Craftsman Jeff Harrison says, "I use the fire to straighten my arrow shafts on my cane arrows or my wood arrows. And I also make the pine pitch glue, which fastens your arrowhead to the shaft."
Harrison is practicing the ancient art of making an arrow. "I do a lot of research, a lot of reading books, and a lot of research online on the computer," he says.
What makes this craftwork so authentic is that Harrison uses the same natural materials, even the same primitive tools, to recreate his Native American weapons. He uses deer sinew from the animal's tendons to seal the point to the arrow's shaft
Harrison says, "It's about like wrapping steel around it, it will not break. It actually has a tensile strength stronger than steel. This also adds a lot of strength to the cane that you're using so it doesn't shatter as bad on impact."
Turkey feathers, also attached with strands of sinew, guide the arrow to its target.
A few hundred years ago, the woods around Franklinton were home to the Choctaw. And many of Harrison's designs come from that tribe of Native Americans. "It's kind of a dying art," he tells us.
When he was a child, Harrison lived in Mississippi near a Choctaw reservation. "A couple of the elders there… they were nice enough to show me how to do this," he says.
For years, Harrison worked as a commercial electrician. When the economy turned bad, he was laid off. In between job hunting, he took up a hobby, making Indian crafts.

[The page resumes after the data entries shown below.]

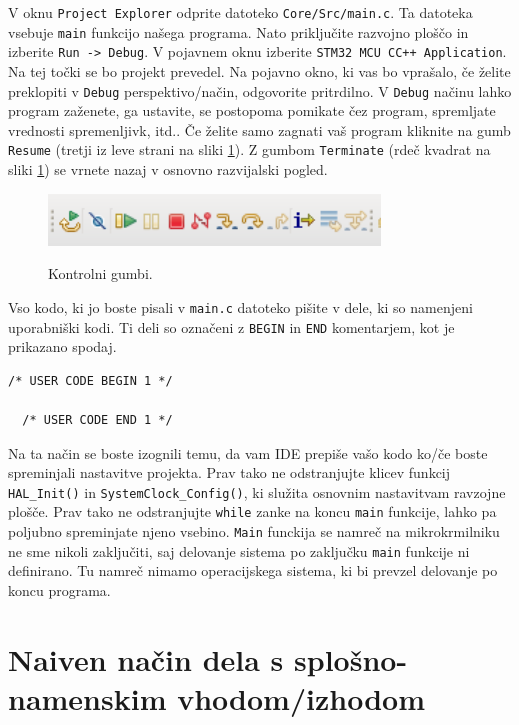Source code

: \documentclass[12pt,letterpaper]{article}
\begin{document}
V oknu \texttt{Project Explorer} odprite datoteko \texttt{Core/Src/main.c}. Ta datoteka vsebuje \texttt{main} funkcijo našega programa. Nato priključite razvojno ploščo in izberite \texttt{Run -> Debug}. V pojavnem oknu izberite \texttt{STM32 MCU CC++ Application}. Na tej točki se bo projekt prevedel. Na pojavno okno, ki vas bo vprašalo, če želite preklopiti v \texttt{Debug} perspektivo/način, odgovorite pritrdilno. V \texttt{Debug} načinu lahko program zaženete, ga ustavite, se postopoma pomikate čez program, spremljate vrednosti spremenljivk, itd.. Če želite samo zagnati vaš program kliknite na gumb \texttt{Resume} (tretji iz leve strani na sliki \ref{kontrolniGumbi}). Z gumbom \texttt{Terminate} (rdeč kvadrat na sliki \ref{kontrolniGumbi}) se vrnete nazaj v osnovno razvijalski pogled.

\begin{figure}[ht!]
  \centering
  \caption{Kontrolni gumbi.}
  \includegraphics[width=250pt]{vaja2/kontrolni_gumbi}
  \label{kontrolniGumbi}
\end{figure}

Vso kodo, ki jo boste pisali v \texttt{main.c} datoteko pišite v dele, ki so namenjeni uporabniški kodi. Ti deli so označeni z \texttt{BEGIN} in \texttt{END} komentarjem, kot je prikazano spodaj.

\begin{center}
\begin{lstlisting}[style=CStyle]
  /* USER CODE BEGIN 1 */

  /* USER CODE END 1 */
\end{lstlisting}
\end{center}

Na ta način se boste izognili temu, da vam IDE prepiše vašo kodo ko/če boste spreminjali nastavitve projekta. Prav tako ne odstranjujte klicev funkcij \texttt{HAL\_Init()} in \texttt{SystemClock\_Config()}, ki služita osnovnim nastavitvam ravzojne plošče. Prav tako ne odstranjujte \texttt{while} zanke na koncu \texttt{main} funkcije, lahko pa poljubno spreminjate njeno vsebino. \texttt{Main} funckija se namreč na mikrokrmilniku ne sme nikoli zaključiti, saj delovanje sistema po zaključku \texttt{main} funkcije ni definirano. Tu namreč nimamo operacijskega sistema, ki bi prevzel delovanje po koncu programa.


\section*{Naiven način dela s splošno-namenskim vhodom/izhodom}
\end{document}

"So I was like enjoying them and I would just give them away as gifts," he says. "And then I started getting people who were offering me money. Well, things took a turn then and I started seeing the dollar signs."
Now, Harrison spends his evenings making bows and arrows, and in the morning he lists them on eBay. It's become his full time job, and full time passion.
He says, "I'm almost 42 years old and I can tell you I have just now discovered what I want to do with my life."
His bows start with a tree branch – and within a couple of days, they're ready for sale. But if a customer requests that he use authentic tools, the process of making a single bow can take several weeks.
Harrison says, "I've often wondered if somewhere down the line I've got some Native American in my blood."
With his attention to authenticity, Harrison is rekindling interest in this area's oldest culture.
Depending on the design, Harrison sells his bows for about $300. But one that is created using authentic stone tools will cost significantly more.